* **Problem description**
Using the data below, report how many lines hold the word "composed". Include nothing else in the reply.
** Data for processing follows **
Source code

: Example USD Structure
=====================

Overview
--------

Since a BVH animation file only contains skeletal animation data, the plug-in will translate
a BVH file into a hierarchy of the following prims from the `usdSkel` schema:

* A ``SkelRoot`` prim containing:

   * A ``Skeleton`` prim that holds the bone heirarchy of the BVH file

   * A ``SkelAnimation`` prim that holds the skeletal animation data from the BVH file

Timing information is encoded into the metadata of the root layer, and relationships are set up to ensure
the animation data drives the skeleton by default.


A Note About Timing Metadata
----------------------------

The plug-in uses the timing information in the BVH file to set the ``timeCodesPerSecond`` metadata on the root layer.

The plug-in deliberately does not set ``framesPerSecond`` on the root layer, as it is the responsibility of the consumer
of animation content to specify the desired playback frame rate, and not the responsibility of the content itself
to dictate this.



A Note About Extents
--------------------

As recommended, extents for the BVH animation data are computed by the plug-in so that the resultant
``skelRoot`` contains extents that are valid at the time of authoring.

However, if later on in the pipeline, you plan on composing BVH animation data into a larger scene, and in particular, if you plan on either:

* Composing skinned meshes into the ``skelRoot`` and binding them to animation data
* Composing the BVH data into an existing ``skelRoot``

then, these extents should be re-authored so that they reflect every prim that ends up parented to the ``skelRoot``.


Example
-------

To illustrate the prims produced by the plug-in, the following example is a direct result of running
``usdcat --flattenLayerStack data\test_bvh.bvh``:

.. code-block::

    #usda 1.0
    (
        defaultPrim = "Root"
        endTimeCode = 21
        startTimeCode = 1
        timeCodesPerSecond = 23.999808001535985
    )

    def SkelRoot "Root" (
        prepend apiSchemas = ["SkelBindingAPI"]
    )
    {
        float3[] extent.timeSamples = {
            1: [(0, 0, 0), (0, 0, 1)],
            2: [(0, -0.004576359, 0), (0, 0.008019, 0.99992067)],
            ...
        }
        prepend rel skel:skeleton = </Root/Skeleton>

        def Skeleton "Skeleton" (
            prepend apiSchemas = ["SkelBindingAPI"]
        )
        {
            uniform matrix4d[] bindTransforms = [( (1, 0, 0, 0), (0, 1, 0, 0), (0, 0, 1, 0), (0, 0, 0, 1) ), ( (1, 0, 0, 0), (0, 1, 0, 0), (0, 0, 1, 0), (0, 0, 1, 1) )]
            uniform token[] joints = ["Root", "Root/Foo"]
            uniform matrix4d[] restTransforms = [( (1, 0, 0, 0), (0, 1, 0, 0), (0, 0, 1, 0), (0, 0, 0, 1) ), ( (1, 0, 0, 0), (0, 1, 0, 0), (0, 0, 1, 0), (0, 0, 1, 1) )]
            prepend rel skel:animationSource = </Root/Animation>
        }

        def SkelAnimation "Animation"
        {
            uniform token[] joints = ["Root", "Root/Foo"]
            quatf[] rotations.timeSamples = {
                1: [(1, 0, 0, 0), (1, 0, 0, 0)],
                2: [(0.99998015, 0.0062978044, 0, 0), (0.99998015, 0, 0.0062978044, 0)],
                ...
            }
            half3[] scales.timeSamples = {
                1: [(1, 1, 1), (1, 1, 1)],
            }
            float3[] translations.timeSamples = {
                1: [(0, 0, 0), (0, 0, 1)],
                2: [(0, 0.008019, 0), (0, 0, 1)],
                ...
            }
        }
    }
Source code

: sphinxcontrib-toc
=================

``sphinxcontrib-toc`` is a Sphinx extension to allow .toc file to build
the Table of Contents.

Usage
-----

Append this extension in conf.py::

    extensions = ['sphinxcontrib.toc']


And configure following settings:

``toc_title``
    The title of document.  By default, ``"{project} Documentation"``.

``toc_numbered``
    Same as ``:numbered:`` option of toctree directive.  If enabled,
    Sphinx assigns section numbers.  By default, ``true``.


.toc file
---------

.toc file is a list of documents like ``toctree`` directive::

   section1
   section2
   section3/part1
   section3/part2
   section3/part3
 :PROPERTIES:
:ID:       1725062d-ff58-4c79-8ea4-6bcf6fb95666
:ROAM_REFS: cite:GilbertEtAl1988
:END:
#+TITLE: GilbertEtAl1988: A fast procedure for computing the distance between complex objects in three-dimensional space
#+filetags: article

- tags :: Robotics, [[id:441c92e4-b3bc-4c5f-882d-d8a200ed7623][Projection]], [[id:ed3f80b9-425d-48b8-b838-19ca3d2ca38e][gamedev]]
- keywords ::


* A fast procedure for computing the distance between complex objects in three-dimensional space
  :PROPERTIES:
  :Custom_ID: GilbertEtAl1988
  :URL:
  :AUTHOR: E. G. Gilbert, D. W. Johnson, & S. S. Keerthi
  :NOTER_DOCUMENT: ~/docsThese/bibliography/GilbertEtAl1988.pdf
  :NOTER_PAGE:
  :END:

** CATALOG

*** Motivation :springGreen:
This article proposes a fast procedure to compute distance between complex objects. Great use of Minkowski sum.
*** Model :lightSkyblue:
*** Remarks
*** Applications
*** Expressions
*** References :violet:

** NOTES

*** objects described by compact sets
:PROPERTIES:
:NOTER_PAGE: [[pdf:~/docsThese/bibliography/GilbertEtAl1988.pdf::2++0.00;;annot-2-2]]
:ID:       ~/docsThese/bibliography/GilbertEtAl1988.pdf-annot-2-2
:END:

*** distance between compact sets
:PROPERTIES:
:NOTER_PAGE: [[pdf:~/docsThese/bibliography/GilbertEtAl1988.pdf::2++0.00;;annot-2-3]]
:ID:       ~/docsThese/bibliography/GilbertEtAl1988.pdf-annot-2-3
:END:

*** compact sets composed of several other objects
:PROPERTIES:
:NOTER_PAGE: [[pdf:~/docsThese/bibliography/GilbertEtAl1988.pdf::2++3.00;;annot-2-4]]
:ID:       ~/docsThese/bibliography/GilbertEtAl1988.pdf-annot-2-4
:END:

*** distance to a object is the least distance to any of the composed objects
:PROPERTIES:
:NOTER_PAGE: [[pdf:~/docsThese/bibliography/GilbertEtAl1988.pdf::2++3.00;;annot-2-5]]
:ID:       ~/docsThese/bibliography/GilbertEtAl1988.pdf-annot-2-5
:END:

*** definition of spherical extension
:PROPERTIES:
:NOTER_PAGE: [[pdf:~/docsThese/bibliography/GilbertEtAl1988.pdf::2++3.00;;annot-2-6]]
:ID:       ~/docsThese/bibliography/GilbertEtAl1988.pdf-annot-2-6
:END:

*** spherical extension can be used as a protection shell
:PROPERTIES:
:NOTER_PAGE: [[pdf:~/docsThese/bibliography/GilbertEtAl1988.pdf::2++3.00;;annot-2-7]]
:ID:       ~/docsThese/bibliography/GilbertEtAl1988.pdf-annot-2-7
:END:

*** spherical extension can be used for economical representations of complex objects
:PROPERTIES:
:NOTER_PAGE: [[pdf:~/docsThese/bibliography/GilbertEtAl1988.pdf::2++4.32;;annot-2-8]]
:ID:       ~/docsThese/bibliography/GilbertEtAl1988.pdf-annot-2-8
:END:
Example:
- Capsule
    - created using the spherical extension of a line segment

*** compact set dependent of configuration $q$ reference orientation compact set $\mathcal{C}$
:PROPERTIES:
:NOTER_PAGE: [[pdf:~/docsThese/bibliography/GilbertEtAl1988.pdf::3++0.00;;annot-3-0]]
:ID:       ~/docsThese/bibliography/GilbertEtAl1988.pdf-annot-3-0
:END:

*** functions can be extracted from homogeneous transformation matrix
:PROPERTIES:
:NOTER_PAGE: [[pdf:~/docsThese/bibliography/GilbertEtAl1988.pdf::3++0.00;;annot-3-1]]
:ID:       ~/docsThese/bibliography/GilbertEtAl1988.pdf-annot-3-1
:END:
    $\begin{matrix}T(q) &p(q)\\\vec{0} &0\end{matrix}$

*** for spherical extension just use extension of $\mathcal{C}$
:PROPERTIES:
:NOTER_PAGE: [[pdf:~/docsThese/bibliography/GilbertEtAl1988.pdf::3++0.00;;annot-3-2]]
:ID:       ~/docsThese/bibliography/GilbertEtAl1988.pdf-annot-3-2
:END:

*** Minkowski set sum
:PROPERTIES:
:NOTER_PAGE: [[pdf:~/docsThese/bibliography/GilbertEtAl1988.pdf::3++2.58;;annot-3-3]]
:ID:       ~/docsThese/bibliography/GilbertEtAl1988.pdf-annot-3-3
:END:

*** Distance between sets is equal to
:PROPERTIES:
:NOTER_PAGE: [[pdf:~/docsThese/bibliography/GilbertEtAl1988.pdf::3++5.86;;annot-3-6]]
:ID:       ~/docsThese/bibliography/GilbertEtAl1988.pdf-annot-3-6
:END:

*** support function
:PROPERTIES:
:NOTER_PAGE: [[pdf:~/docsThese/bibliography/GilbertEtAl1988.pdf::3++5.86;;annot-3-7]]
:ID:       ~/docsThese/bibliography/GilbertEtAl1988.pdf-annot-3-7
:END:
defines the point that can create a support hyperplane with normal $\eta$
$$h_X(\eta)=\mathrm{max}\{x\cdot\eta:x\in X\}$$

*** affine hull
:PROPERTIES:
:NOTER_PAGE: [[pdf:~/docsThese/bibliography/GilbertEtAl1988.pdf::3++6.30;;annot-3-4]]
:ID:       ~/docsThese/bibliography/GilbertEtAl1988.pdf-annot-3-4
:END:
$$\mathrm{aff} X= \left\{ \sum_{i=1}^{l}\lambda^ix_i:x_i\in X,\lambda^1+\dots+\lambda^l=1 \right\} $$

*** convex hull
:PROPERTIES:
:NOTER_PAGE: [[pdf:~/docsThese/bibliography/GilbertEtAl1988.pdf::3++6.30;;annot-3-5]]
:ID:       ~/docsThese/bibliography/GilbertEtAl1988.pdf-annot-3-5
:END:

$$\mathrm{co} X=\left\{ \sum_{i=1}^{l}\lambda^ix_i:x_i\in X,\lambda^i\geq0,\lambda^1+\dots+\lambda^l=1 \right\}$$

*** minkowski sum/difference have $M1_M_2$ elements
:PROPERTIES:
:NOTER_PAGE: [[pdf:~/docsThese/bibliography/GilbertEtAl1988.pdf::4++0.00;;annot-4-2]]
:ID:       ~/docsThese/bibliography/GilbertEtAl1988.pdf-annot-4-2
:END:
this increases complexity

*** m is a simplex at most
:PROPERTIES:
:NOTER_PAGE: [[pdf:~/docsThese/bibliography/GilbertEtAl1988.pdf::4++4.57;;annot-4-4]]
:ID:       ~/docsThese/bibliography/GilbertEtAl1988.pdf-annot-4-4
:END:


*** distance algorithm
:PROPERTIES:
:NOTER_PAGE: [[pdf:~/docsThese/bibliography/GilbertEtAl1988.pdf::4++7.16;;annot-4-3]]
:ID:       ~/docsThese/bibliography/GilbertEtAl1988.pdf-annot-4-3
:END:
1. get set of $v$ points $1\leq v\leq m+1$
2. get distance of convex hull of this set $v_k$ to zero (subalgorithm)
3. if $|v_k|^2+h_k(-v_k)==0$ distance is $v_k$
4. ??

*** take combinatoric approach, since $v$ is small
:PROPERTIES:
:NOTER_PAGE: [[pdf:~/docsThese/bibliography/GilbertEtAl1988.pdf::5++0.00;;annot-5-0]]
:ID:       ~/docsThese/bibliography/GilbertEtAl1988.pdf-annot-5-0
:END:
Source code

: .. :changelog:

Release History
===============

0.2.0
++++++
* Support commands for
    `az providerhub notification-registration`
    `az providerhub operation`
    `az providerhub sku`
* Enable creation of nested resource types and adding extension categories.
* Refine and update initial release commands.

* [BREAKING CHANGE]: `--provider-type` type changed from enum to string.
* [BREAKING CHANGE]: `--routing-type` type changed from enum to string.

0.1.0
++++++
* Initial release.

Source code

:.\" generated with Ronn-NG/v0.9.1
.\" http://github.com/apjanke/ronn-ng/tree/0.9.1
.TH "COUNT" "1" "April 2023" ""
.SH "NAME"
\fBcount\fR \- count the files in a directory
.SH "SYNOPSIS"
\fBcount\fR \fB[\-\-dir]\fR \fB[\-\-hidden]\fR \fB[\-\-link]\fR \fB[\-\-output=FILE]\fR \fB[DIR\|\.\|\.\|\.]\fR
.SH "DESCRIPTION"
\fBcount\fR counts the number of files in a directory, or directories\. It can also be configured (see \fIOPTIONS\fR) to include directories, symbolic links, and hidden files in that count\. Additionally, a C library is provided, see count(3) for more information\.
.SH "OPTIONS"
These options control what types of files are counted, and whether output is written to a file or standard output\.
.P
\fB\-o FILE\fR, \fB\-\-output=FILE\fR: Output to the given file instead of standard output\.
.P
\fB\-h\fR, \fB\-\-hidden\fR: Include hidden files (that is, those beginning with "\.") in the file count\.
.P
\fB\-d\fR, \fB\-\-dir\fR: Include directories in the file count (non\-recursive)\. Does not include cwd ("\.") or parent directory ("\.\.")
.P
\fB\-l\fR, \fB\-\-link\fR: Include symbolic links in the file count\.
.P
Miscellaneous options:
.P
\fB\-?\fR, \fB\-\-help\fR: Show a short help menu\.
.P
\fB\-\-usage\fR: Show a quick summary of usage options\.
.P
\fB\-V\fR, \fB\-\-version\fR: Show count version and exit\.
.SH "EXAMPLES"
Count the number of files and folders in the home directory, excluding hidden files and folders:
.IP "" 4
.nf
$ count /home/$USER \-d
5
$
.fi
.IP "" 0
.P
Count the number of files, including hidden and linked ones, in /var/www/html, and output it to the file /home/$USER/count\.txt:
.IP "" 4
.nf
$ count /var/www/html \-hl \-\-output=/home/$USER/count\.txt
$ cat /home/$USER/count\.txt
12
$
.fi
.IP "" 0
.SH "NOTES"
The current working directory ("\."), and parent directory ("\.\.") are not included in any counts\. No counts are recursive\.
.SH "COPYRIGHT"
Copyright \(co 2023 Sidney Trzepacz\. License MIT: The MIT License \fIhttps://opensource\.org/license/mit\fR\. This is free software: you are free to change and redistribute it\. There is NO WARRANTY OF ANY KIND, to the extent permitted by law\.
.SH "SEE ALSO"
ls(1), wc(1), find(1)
** End of Data for processing **
* **Expected output**
2